Antonetti's grandmother suggested she make soap herself, with an old family recipe that was surprisingly simple. "Not a whole lot to it," Antonetti says. "A vegetable fat or an animal fat. …a palm kernel or a coconut oil. Soda ash is what we actually use in the product to make it solidify -- baking soda and a little bit of salt and a little bit of vinegar."

Slowly but surely, David improved, but other children they met at the hospital were still struggling.

"I was listening to other moms saying the same thing: that their kids were having skin reactions to their clothes," Antonetti says.

So she began to share her homemade soap: "I went from making a little pot of soap, to a big pot of soap, to making a big kettle of soap in my garage. And then, you know, eventually going into a big warehouse."

Since 1995, her company, Soapworks, has produced hypoallergenic cleaners, and now competes with the likes of Colgate-Palmolive and Unilever.

Antonetti points out she didn't take on the big boys by herself: "I can invite people onto my team to say, 'Look, your purpose is to come in, help me with the financial thing. Your purpose is to help me with the infrastructure. Your purpose is to help me build the best, you know, creative sales program."

She won't say how much Soapworks is worth now, but after three years, it was valued at $10 million.

But Antonetti says big bucks aren't her true motivation: She wants to be certain the company sticks to its purpose: helping others. "The fact that I can maybe help people find the little trail back to better choices, I'm blessed that I get to be able to do it."

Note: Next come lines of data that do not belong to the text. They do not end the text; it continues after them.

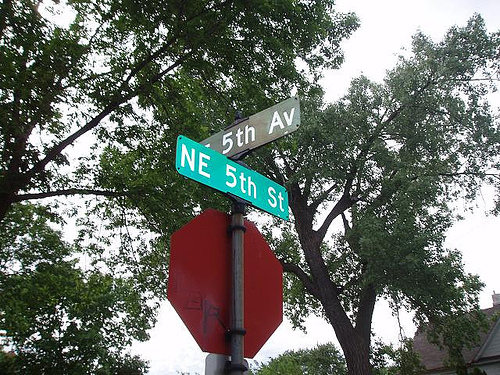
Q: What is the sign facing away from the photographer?
A: A stop sign.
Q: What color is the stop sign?
A: Red.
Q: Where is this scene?
A: NE 5th St.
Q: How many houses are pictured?
A: One.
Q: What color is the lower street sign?
A: Green.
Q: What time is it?
A: Day time.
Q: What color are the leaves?
A: Green.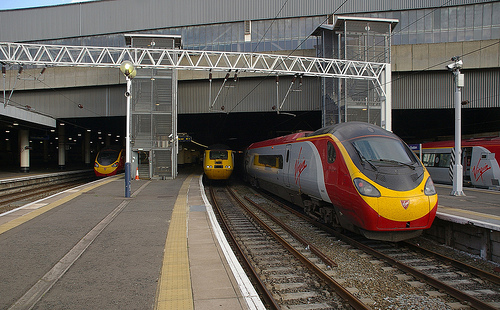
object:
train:
[200, 144, 236, 184]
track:
[210, 181, 362, 308]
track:
[0, 175, 53, 214]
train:
[94, 149, 126, 177]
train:
[243, 121, 438, 243]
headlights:
[353, 177, 381, 198]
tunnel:
[0, 106, 498, 180]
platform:
[0, 174, 266, 310]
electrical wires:
[220, 0, 500, 131]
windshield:
[209, 151, 228, 160]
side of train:
[0, 0, 500, 310]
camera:
[446, 55, 464, 71]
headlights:
[112, 162, 119, 167]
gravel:
[355, 267, 426, 298]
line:
[198, 172, 268, 310]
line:
[150, 174, 194, 310]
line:
[241, 193, 337, 269]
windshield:
[351, 136, 423, 166]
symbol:
[401, 199, 410, 210]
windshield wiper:
[350, 142, 416, 171]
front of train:
[325, 121, 438, 242]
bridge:
[0, 0, 500, 92]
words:
[294, 146, 307, 188]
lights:
[120, 60, 136, 197]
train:
[408, 135, 499, 188]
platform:
[419, 184, 500, 232]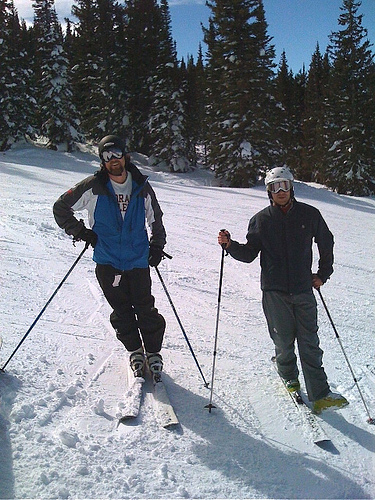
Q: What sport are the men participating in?
A: Skiing.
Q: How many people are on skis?
A: 2.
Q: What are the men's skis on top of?
A: Snow.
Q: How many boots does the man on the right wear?
A: 2.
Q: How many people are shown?
A: 2.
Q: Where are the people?
A: Mountainside.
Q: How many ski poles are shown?
A: 4.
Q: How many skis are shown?
A: 3.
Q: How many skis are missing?
A: 1.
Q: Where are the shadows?
A: On the snow.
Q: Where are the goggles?
A: The men's faces.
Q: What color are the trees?
A: Green.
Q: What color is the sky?
A: Blue.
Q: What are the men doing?
A: Skiing.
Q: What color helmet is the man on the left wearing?
A: Black.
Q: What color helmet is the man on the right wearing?
A: White.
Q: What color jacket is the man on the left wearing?
A: Blue and black.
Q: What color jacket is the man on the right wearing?
A: Black.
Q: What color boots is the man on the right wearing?
A: Yellow.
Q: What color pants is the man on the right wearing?
A: Grey.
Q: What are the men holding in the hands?
A: Ski poles.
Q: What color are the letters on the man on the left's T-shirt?
A: Red.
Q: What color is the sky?
A: Blue.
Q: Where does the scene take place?
A: On a ski slope.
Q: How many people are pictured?
A: Two.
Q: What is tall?
A: Pine trees.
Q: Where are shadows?
A: On the snow.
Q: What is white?
A: Snow.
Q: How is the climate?
A: Snowy.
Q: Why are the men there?
A: Skiing.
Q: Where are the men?
A: On the ski slope.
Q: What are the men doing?
A: Skiing.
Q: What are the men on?
A: Skis.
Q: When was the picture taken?
A: Daytime.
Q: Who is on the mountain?
A: Men.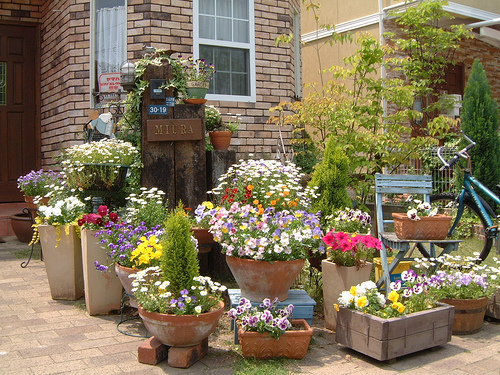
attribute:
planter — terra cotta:
[134, 305, 206, 349]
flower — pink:
[372, 237, 383, 253]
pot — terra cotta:
[132, 290, 231, 347]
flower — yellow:
[388, 302, 405, 316]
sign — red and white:
[97, 70, 126, 95]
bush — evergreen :
[157, 201, 201, 302]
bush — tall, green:
[323, 38, 495, 220]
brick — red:
[126, 339, 178, 372]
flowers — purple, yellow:
[96, 219, 163, 268]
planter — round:
[111, 262, 160, 308]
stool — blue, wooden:
[222, 284, 317, 344]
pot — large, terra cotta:
[222, 250, 306, 300]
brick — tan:
[15, 309, 60, 321]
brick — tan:
[69, 335, 120, 351]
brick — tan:
[29, 355, 91, 373]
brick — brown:
[53, 321, 103, 335]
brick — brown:
[16, 340, 74, 359]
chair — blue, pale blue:
[368, 165, 462, 289]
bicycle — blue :
[413, 130, 499, 274]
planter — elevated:
[122, 199, 238, 342]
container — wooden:
[327, 305, 465, 363]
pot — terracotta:
[220, 250, 319, 309]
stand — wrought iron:
[7, 194, 43, 242]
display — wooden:
[139, 60, 209, 213]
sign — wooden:
[142, 115, 203, 142]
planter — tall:
[99, 59, 233, 319]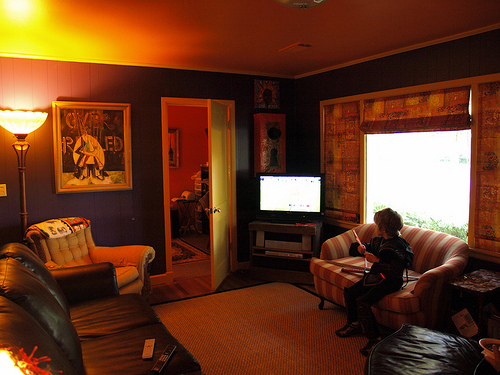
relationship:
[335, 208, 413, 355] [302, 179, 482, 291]
boy sitting on couch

The business has grown by leaps and bounds. So has David.

"How much do I love you?" Antonetti asks him.

"More than life," David responds.

David is 11 now, and divides his time between his divorced parents.

Antonetti's time is divided, too, between raising a son in Arizona, and raising her bottom line at corporate offices in New York City.

She's come a long way from mothering a sick child, Murphy says.

Asked what her greatest accomplishment is, Antonetti doesn't miss a beat: "My son. All I wanted to do was help my son. And now I get to help other people's kids."

Soapworks products run the gamut from dishwashing powder to liquid and powder laundry soap and all-purpose cleaning fluid.

Antonetti also travels the country lecturing about how to start a business, and the particular challenges female entrepreneurs face.